El(in that context)=people, nation  .
Bey=Ruler, governor .
Yaman=Power-master.
(Let us see) who is the (real) power-master; the governed(=people) or the governor?
This  saying's  object is to express that (in a final stage of a governor-people struggle) *people is the determining party/real master of power*.


----------



## Zuccherro

Ayrıntılı açıklama için teşekkürler
Ama bir daha sorum var

Is it a question to declare a challenge like: we'll see who will win, the governed or the governor

Or is it a rhetorical question to emphasize that at the end of this challenge it is the governed who will win ..?


----------



## shafaq

"Görelim/göreceğiz (bakalim) el mi yaman bey mi yaman !" is a challange-declaration.
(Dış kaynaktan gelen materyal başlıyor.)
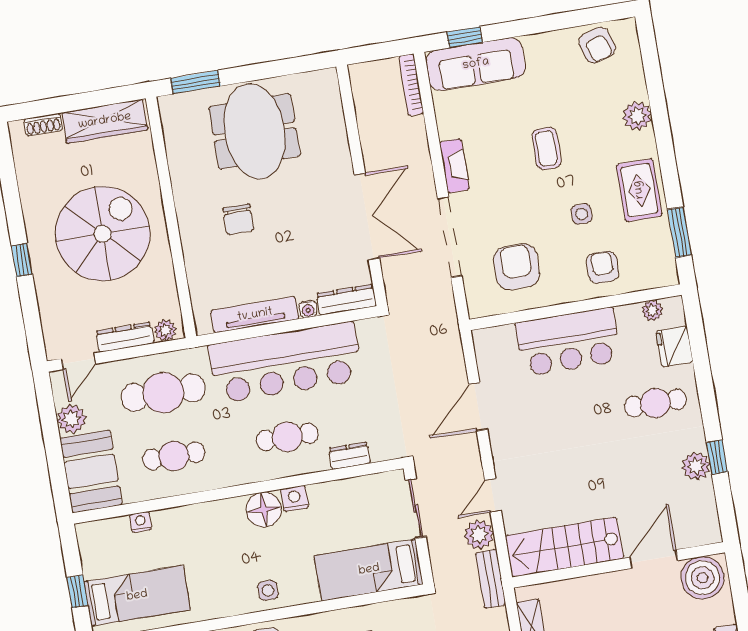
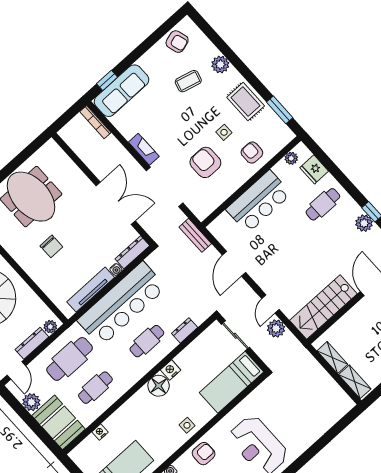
coffee table: (546, 148) -> (188, 81), moved, turned -75
armchair: (517, 267) -> (205, 162), moved
bench: (491, 579) -> (195, 235), moved

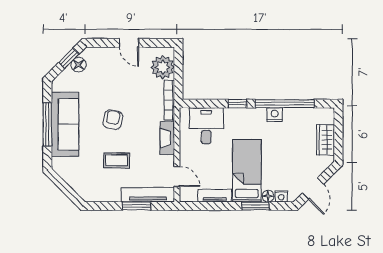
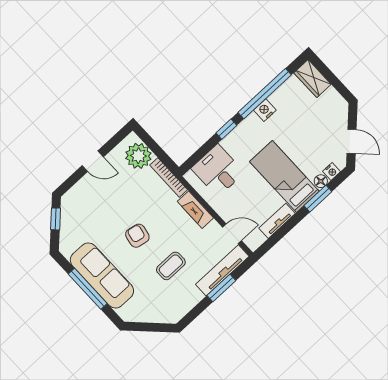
floor lamp: (79, 65) -> (68, 217), removed
wardrobe: (326, 140) -> (312, 79), moved

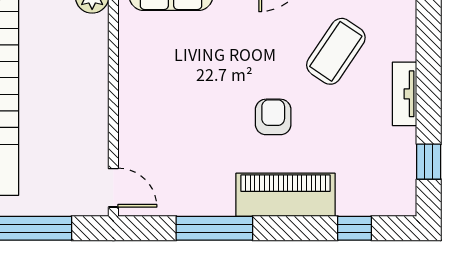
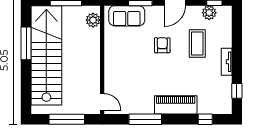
coffee table: (336, 51) -> (197, 44), turned -34
armchair: (273, 117) -> (162, 45), moved

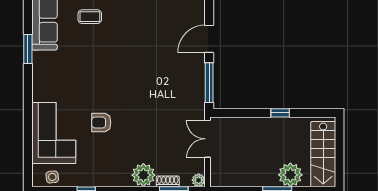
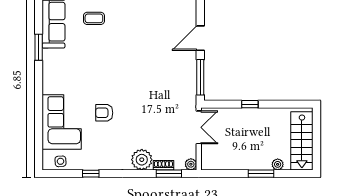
window: (280, 113) -> (250, 104), moved
double door: (208, 139) -> (199, 127), swing flipped
plant: (290, 175) -> (278, 164), width x0.53, depth x0.53

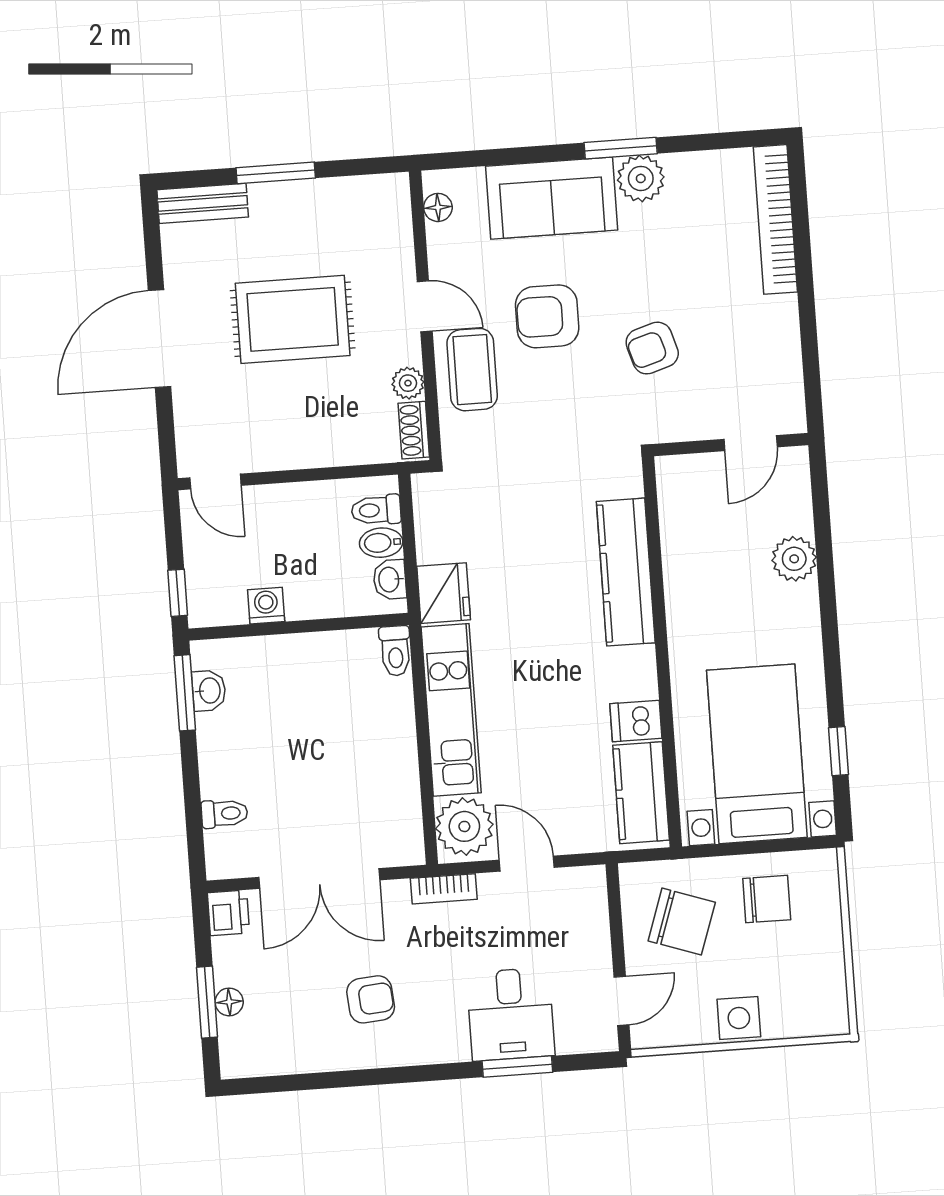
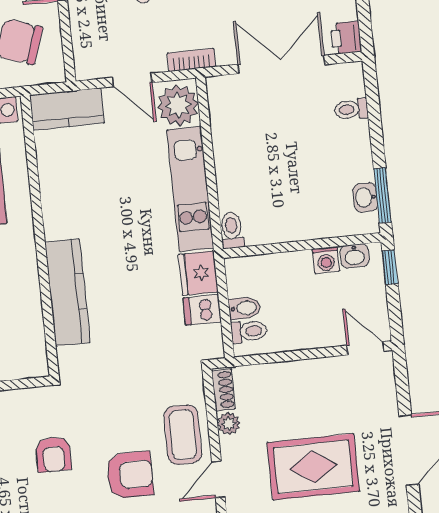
door: (425, 306) -> (218, 479), hinge flipped
armchair: (652, 348) -> (53, 454), turned 107
washbasin: (390, 580) -> (355, 256), moved, turned 90
dishwasher: (636, 721) -> (202, 310), moved, turned 180
kitchen counter: (641, 793) -> (67, 109), moved, turned 90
"El mi yaman bey mi yaman...(tabii ki )el yaman!"is a rhetorical question(with  an optional answer as " (Certainly) people is master!) to emphasize that at the end of this challenge it is the governed who will win ...


----------



## Gemmenita

Zuccherro said:


> Ayrıntılı açıklama için teşekkürler
> Ama bir daha sorum var
> 
> Is it a question to declare a challenge like: we'll see who will win, the governed or the governor Yes why not? (but at last it has the meaning of the victory of the governed one, because in most cases this is the governed one who says this sentence so he says it in favor of himself )
> 
> Or is it a rhetorical question to emphasize that at the end of this challenge it is the governed who will win ..?


----------



## Zuccherro

I actually wanted to ask about that!
Teşekkürler


----------